Further studies on acetamidination as a technique for preparation of a biologically valid 3-H-labeled tracer for parathyroid hormone.

The technique of acetamidination of amino groups in parathyroid hormone (PTH) for the purpose of preparation of a tritiated, biologically valid tracer for this hormone, has been more extensively studied. It was found that eight of the ten amino groups in PTH are readily reactive but that two appear unreactive. The kinetics of labeling suggest that preparations of PTH which are labeled to this level of 80% of theoretical consist of a homogeneous population of molecules in which each PTH molecule contains eight tritiated acetamidino groups. There is no question of the presence of unlabeled hormone in such preparations. Eighty per cent labeled acetamidino-PTH is identical, qualitatively and quantitatively, in its biological activity with native PTH as shown by three accepted bioassays: serum calcium elevation, urine phosphate excretion, and activation of kidney cortex plasma membrane adenylate cyclase in vitro.

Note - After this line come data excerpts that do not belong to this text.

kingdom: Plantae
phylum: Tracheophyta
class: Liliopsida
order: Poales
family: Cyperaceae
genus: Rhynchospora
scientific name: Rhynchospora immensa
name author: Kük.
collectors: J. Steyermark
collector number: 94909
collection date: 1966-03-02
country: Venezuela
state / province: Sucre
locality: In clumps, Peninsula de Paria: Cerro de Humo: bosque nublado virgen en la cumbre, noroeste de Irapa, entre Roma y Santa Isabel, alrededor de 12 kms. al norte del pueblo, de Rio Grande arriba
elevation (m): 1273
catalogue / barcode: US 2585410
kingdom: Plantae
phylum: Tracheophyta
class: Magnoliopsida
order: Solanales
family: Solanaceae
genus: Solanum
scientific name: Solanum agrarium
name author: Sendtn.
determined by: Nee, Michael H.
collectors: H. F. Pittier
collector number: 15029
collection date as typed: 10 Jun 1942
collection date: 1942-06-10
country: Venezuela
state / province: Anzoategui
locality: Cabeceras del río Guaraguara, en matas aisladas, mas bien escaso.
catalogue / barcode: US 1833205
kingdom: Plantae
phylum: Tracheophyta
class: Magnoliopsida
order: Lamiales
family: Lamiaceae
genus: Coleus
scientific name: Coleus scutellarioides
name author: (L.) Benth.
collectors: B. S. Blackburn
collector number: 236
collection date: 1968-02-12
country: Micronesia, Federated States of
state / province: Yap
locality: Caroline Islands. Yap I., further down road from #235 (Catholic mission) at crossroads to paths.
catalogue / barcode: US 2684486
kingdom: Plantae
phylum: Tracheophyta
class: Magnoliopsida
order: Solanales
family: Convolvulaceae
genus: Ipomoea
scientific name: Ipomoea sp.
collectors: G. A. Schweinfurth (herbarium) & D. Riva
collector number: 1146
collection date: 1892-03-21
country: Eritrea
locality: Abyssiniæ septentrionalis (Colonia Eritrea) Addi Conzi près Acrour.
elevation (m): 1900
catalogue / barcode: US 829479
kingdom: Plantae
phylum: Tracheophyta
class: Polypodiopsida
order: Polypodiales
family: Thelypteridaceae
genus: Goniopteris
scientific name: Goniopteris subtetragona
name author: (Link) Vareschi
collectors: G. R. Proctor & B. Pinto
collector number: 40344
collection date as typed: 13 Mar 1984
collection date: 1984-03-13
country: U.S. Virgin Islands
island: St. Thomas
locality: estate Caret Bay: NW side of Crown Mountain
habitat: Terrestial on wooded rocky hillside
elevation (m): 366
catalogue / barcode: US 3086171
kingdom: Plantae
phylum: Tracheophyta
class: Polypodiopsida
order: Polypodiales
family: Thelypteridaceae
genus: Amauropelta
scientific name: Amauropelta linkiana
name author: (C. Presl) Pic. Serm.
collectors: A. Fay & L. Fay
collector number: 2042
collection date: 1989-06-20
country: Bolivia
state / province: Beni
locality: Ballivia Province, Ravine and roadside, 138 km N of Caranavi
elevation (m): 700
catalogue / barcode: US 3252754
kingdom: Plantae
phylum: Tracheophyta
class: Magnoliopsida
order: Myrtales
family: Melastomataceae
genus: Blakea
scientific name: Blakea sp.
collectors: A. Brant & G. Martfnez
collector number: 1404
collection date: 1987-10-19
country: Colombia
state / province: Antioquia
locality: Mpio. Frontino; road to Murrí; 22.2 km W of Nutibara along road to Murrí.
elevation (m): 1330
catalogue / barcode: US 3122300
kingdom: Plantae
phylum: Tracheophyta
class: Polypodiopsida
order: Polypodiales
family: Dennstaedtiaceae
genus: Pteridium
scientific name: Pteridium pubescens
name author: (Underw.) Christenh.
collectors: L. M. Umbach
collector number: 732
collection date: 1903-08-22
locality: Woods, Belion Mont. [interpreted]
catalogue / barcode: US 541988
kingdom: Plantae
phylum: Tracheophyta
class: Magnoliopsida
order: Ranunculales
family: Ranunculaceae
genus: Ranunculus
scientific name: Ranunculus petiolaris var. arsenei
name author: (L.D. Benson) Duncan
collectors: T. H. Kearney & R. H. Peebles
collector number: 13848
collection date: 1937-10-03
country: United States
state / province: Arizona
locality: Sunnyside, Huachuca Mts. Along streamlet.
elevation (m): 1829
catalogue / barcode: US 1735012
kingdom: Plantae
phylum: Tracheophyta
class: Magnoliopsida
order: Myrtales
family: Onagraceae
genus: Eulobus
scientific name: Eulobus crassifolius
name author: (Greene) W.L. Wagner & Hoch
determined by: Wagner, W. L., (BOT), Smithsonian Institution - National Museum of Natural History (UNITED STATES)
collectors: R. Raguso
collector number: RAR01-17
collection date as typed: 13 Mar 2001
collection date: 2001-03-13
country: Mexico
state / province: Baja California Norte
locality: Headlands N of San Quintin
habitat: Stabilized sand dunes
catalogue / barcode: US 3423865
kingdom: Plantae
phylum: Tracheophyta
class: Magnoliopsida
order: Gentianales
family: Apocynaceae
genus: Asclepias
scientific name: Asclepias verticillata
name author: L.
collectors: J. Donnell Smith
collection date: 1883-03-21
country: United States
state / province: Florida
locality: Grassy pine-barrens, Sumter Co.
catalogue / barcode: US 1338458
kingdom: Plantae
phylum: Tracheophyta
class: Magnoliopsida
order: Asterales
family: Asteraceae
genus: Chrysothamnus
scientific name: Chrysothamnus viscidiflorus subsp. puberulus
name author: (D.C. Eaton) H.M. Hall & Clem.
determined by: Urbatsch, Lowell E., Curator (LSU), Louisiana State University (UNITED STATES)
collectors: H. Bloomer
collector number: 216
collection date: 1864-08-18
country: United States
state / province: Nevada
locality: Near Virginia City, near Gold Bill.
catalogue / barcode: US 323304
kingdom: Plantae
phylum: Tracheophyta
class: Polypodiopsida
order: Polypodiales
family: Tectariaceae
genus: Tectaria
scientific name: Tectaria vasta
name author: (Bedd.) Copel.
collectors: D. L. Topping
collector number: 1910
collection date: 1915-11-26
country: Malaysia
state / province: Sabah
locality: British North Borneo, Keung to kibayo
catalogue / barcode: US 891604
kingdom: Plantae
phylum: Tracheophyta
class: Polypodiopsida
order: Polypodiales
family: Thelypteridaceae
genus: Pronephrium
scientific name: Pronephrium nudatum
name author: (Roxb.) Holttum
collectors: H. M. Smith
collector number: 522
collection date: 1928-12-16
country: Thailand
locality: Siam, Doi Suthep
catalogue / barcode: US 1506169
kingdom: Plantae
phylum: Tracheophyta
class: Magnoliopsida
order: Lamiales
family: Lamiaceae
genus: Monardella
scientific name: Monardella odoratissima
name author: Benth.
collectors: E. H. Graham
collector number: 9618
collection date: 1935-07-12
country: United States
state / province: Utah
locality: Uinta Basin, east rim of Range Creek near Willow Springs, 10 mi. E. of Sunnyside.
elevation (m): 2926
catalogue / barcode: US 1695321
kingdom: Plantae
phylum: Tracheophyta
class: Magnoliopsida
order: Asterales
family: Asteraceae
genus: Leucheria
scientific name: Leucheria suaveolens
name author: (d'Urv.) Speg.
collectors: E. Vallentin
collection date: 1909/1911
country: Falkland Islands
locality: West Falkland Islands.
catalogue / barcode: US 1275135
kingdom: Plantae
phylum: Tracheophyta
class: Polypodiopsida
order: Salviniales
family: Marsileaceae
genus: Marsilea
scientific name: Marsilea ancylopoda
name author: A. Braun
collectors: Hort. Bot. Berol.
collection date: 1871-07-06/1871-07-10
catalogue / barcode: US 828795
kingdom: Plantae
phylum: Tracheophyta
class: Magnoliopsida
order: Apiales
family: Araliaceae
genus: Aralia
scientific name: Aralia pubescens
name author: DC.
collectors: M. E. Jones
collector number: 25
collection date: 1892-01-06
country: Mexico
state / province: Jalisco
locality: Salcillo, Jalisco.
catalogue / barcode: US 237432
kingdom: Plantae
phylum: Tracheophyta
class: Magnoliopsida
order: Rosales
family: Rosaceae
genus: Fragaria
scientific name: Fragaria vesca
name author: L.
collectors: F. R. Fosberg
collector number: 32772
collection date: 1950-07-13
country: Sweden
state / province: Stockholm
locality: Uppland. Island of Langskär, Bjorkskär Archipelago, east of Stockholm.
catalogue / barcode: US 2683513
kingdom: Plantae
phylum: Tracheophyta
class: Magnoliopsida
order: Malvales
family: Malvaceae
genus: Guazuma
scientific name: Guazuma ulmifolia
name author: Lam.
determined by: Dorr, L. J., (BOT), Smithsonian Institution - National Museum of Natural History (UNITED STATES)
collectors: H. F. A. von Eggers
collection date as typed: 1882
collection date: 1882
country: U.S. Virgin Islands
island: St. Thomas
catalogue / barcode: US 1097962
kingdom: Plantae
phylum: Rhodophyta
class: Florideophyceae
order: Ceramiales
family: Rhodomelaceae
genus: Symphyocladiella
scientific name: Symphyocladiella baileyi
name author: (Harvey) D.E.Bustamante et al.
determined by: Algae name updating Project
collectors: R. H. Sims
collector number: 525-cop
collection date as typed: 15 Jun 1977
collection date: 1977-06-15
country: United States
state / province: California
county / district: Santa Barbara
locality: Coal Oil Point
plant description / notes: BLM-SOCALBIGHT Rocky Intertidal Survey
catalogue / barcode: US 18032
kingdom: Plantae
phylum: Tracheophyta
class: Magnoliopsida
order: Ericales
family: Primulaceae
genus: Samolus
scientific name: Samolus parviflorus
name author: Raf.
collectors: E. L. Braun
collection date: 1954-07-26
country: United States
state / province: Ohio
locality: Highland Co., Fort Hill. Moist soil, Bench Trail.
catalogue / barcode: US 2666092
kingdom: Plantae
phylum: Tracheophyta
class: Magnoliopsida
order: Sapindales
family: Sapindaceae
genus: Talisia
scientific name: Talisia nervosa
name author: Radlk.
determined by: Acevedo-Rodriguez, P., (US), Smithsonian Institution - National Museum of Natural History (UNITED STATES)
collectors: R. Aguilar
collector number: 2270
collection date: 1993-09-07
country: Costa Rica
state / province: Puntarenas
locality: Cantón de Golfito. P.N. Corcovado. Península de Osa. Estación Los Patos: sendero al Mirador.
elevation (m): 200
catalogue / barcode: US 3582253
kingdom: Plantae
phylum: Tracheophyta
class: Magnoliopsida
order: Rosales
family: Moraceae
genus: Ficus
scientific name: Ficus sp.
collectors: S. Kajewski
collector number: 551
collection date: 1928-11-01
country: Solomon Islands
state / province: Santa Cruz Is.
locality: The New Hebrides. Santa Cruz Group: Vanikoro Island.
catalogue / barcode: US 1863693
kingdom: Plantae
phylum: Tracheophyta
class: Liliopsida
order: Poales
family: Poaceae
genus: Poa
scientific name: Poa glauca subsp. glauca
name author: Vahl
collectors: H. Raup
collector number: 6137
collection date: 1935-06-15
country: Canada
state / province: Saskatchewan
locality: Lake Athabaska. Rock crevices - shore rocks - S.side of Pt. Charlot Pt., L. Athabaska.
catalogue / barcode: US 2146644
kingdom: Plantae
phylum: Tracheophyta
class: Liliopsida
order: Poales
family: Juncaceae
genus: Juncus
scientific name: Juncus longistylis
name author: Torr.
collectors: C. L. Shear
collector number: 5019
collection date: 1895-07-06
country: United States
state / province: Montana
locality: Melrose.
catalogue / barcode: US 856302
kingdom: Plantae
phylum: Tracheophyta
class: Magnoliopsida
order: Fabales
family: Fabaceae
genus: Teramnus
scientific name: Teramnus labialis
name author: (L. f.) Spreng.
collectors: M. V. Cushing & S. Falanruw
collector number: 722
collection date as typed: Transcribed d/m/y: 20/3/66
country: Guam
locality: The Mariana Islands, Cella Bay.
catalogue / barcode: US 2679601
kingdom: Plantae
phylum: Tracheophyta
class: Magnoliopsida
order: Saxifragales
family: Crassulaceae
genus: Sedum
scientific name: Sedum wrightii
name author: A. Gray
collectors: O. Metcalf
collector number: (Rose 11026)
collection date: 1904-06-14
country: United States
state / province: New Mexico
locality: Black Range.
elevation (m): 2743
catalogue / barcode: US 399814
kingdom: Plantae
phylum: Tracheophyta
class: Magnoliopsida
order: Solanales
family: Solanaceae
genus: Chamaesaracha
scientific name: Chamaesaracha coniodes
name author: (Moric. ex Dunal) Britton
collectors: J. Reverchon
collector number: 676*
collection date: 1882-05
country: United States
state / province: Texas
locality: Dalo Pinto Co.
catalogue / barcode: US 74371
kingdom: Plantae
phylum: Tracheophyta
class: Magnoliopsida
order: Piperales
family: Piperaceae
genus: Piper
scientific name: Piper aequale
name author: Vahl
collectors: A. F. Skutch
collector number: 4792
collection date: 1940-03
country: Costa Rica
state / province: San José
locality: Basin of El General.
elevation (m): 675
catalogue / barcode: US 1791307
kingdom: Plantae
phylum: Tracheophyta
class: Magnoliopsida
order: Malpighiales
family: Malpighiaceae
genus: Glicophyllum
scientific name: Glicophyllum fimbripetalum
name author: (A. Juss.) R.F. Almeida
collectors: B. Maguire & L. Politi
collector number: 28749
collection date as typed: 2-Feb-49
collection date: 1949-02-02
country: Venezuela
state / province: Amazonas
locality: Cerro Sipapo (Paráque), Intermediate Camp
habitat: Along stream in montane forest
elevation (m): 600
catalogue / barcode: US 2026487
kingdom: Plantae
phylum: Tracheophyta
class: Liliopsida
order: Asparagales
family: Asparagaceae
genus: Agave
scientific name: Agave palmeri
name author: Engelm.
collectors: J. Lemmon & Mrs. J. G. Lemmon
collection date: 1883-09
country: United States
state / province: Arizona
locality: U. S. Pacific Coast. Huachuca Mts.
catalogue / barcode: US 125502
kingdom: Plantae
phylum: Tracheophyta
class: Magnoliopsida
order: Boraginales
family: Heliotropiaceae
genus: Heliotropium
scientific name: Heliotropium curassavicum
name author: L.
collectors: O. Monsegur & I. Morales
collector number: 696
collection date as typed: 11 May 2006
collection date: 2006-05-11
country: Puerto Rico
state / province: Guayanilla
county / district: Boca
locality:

The dose-response relationships are identical for labeled and native hormone in all three systems. Tritiated acetamidino-PTH tends to lose biological activity on storage but full activity can be regained by reduction of the hormone with excess cysteine. However, cysteine reduction conducted at 80 degrees for 2 hours causes some loss of tritium from the hormone. Therefore, dithiothreitol reduction at room temperature was utilized to maintain biological activity. Eighty per cent acetamidino-PTH can be further purified by ion exchange chromatography on carboxymethylcellulose using a continuous gradient of sodium acetate in 8 M urea. Such chromatography reveals the presence of isohormones in both cold and radioactive PTH. Co-chromatography of tritiated acetamidino-PTH with a cold isohormone of PTH shows that while the isohormones can be separated from one another, the acetamidino derivatives of each isohormone elute in a virtually identical position with their parent unlabeled PTH molecule.